Selon le BEA paragraphe 2.1.3.1 de son rapport, le calcul de VSW était indisponible du fait de la perte des informations de vitesse et le voyant Master Warning ne constitue pas une information spécifique à l’approche du décrochage puisqu’il est associé à de nombreuses situations d’urgence.
En l’absence de la bande rouge et noire VSW sur le bandeau de vitesse, le seul élément spécifique indiquant l’approche du décrochage est l’alarme sonore.
Celle-ci n’a pas fonctionné comme attendu. De plus, le cockpit était saturé par de nombreuses, brutales et répétées alarmes visuelles et sonores. On peut donc s’interroger sur son efficacité.
Non prise en compte de l’alarme décrochage : un phénomène récurrent. Rapport BEA p. 195 : Les événements antérieurs étudiés (alarme de décrochage dans le cadre d’une anomalie de vitesse en croisière) montrent cependant que d’autres équipages n’ont pas réagi comme attendu à la proximité du décrochage et ont eu tendance à considérer l’alarme comme non pertinente. Cela, Airbus aurait pu s’en rendre compte si, lors de sa réévaluation du risque en novembre 2008 à la demande de l’EASA, le constructeur avait analysé les effets globaux du blocage des sondes Pitot sur les pilotes. Mais il s’est contenté de vérifier la conformité de ses systèmes à leur conception.

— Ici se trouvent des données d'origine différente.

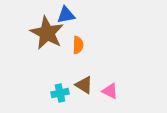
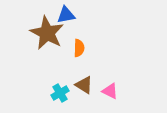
orange semicircle: moved 1 px right, 3 px down
cyan cross: rotated 18 degrees counterclockwise
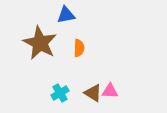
brown star: moved 7 px left, 10 px down
brown triangle: moved 9 px right, 8 px down
pink triangle: rotated 24 degrees counterclockwise
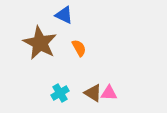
blue triangle: moved 2 px left; rotated 36 degrees clockwise
orange semicircle: rotated 30 degrees counterclockwise
pink triangle: moved 1 px left, 2 px down
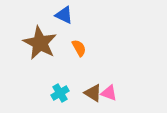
pink triangle: rotated 18 degrees clockwise
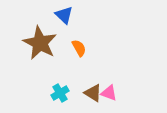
blue triangle: rotated 18 degrees clockwise
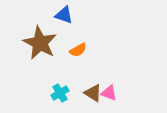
blue triangle: rotated 24 degrees counterclockwise
orange semicircle: moved 1 px left, 2 px down; rotated 90 degrees clockwise
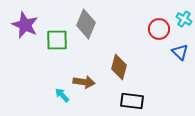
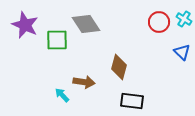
gray diamond: rotated 56 degrees counterclockwise
red circle: moved 7 px up
blue triangle: moved 2 px right
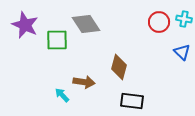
cyan cross: rotated 21 degrees counterclockwise
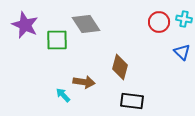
brown diamond: moved 1 px right
cyan arrow: moved 1 px right
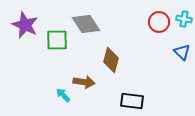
brown diamond: moved 9 px left, 7 px up
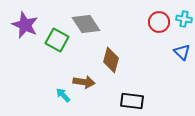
green square: rotated 30 degrees clockwise
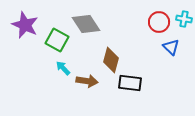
blue triangle: moved 11 px left, 5 px up
brown arrow: moved 3 px right, 1 px up
cyan arrow: moved 27 px up
black rectangle: moved 2 px left, 18 px up
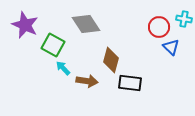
red circle: moved 5 px down
green square: moved 4 px left, 5 px down
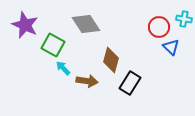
black rectangle: rotated 65 degrees counterclockwise
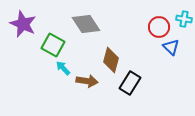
purple star: moved 2 px left, 1 px up
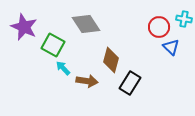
purple star: moved 1 px right, 3 px down
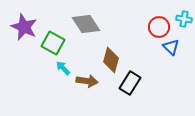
green square: moved 2 px up
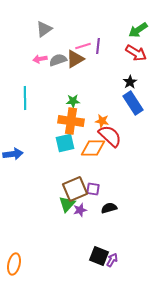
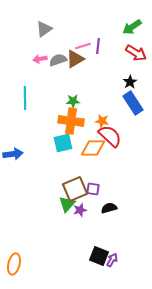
green arrow: moved 6 px left, 3 px up
cyan square: moved 2 px left
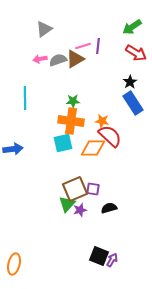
blue arrow: moved 5 px up
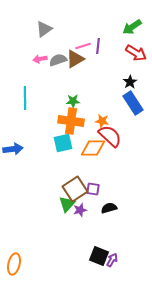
brown square: rotated 10 degrees counterclockwise
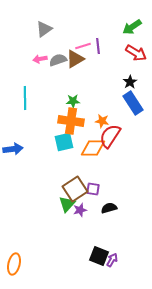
purple line: rotated 14 degrees counterclockwise
red semicircle: rotated 100 degrees counterclockwise
cyan square: moved 1 px right, 1 px up
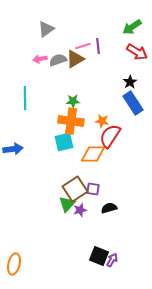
gray triangle: moved 2 px right
red arrow: moved 1 px right, 1 px up
orange diamond: moved 6 px down
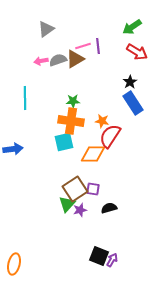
pink arrow: moved 1 px right, 2 px down
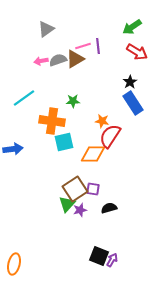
cyan line: moved 1 px left; rotated 55 degrees clockwise
orange cross: moved 19 px left
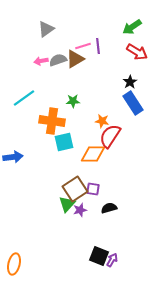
blue arrow: moved 8 px down
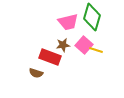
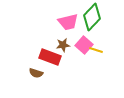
green diamond: rotated 28 degrees clockwise
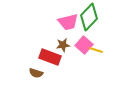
green diamond: moved 3 px left
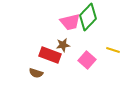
green diamond: moved 1 px left
pink trapezoid: moved 2 px right
pink square: moved 3 px right, 15 px down
yellow line: moved 17 px right
red rectangle: moved 2 px up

Selon le BEA, une des causes de l’accident est la non-identification de l’approche du décrochage par les pilotes. Sans indication de vitesses, sans protection de vitesse sur cet avion sans stabilité longitudinale statique positive et avec une alarme décrochage qui n’a pas rempli son rôle et ne respectait pas sa définition, comment pouvait-il en être autrement ?
Quand il s’agit de masquer des responsabilités, le pilote de ligne standard, qui n’est ni un pilote d’essais ni Buck Danny, est une proie facile. Surtout s’il n’est plus là pour se défendre !
Lors de mon intervention au procès la présidente m'a demandé pourquoi j'avais limité à la 50 ème seconde : je lui ai répondu qu'on ne pouvait pas demander à un pilote de faire de nuit et en conditions très dégradées ce que les pilotes d'essai n'avaient pas fait de jour, par beau temps et avec une instrumentation intègre.
RépondreSupprimerD'une manière générale mon sentiment est que les 3 juges ont bien tout compris de ces 50 secondes et tout de notre dossier.
Le verdict est ailleurs : il s'agissait de sauver le soldat Airbus, sur ordre.
Le comportement aberrant du procureur en est l'illustration.